In another part of article there was a passage about the awful side effects of Lupron – I can tell you first hand that they do indeed suck. Once I had such a bad hot flash at dinner with a friend I nearly stripped off my sweater in a NYC restaurant. And I was NOT wearing a nice bra, so it would have been all the more embarrassing. The shots, the sweats, the headaches. And we CHOSE to do this – it was all elective. No one held a gun to our heads. So I felt like I had to suck it up and do what we needed, and chose, to do.
Luckily my team in NYC was very professional and fast. They made me comfortable and always reminded me what a great job I was doing. They never chanted at me “get pregnant ___” like the clinic the author in the article was treated at. I did have to make the difficult choice of selectively “reducing” two of our four fetuses once I did get pregnant. Yes it was unbearable but I had to do what was best for the safety of the other babies, my now twin girls.
Initially I had no interest in going through what I considered IVF to be, especially after reading that article – barbaric treatment. We discussed adoption. We weighed not having children. But we came to the conclusion that we were going to do this. But first we were going to burn that article.
I did find a supportive group of women on babycenter.com – a very early mommy website that was among the first of its kind. We bonded over our trials, we cried, we laughed, we cheered and NEVER jeered. We became a family. Their support got me through the very dark times and I hope I did the same for them.

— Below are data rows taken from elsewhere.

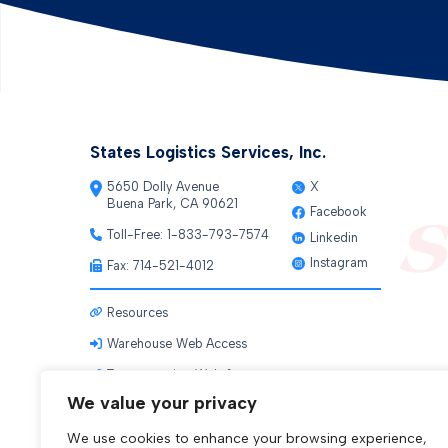
States Logistics Services, Inc.
5650 Dolly Avenue
X
Buena Park, CA 90621
Facebook
Toll-Free:
1-833-793-7574
Linkedin
Instagram
Fax: 714-521-4012
Resources
Warehouse Web Access
Transportation Web Access
We value your privacy
We use cookies to enhance your browsing experience,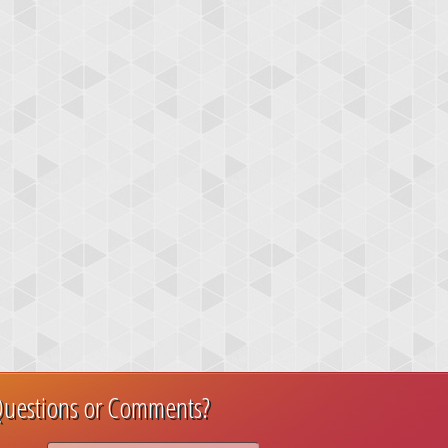
uestions or Comments?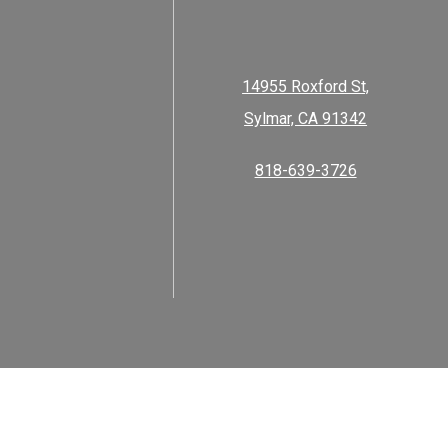
14955 Roxford St,
Sylmar, CA 91342
818-639-3726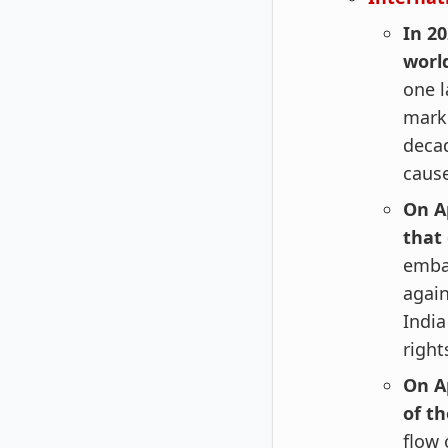
In 2
worl
one l
marke
deca
cause
On A
that
embar
again
India
right
On Ap
of th
flow 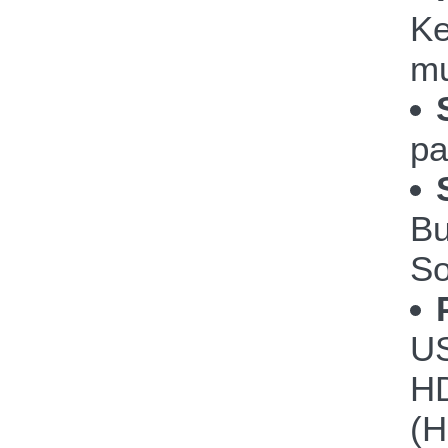
Ke
mu
pa
Bu
So
US
HD
(H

Today as a mom I look back on it all and I’m still not 100% sure which is more difficult – going through IVF or breakfast before school on a day with cheer practice. And forget the mornings when the girls’ hair isn’t pin straight or…well you probably get the point. But bottom line I wouldn’t trade any of it, though the content of that article still sits with me and I wonder if it struck anyone else the way it did me. I pray it didn’t stop someone from trying because that would be tragic. IVF is not fun but it is amazing in the end and it’s the reason I’m a mom. I will talk to, cry with or laugh with anyone out there who needs the boost. “You got this” is my mantra. And if you’re reading this and doubting yourself, I’m telling you, YOU GOT THIS!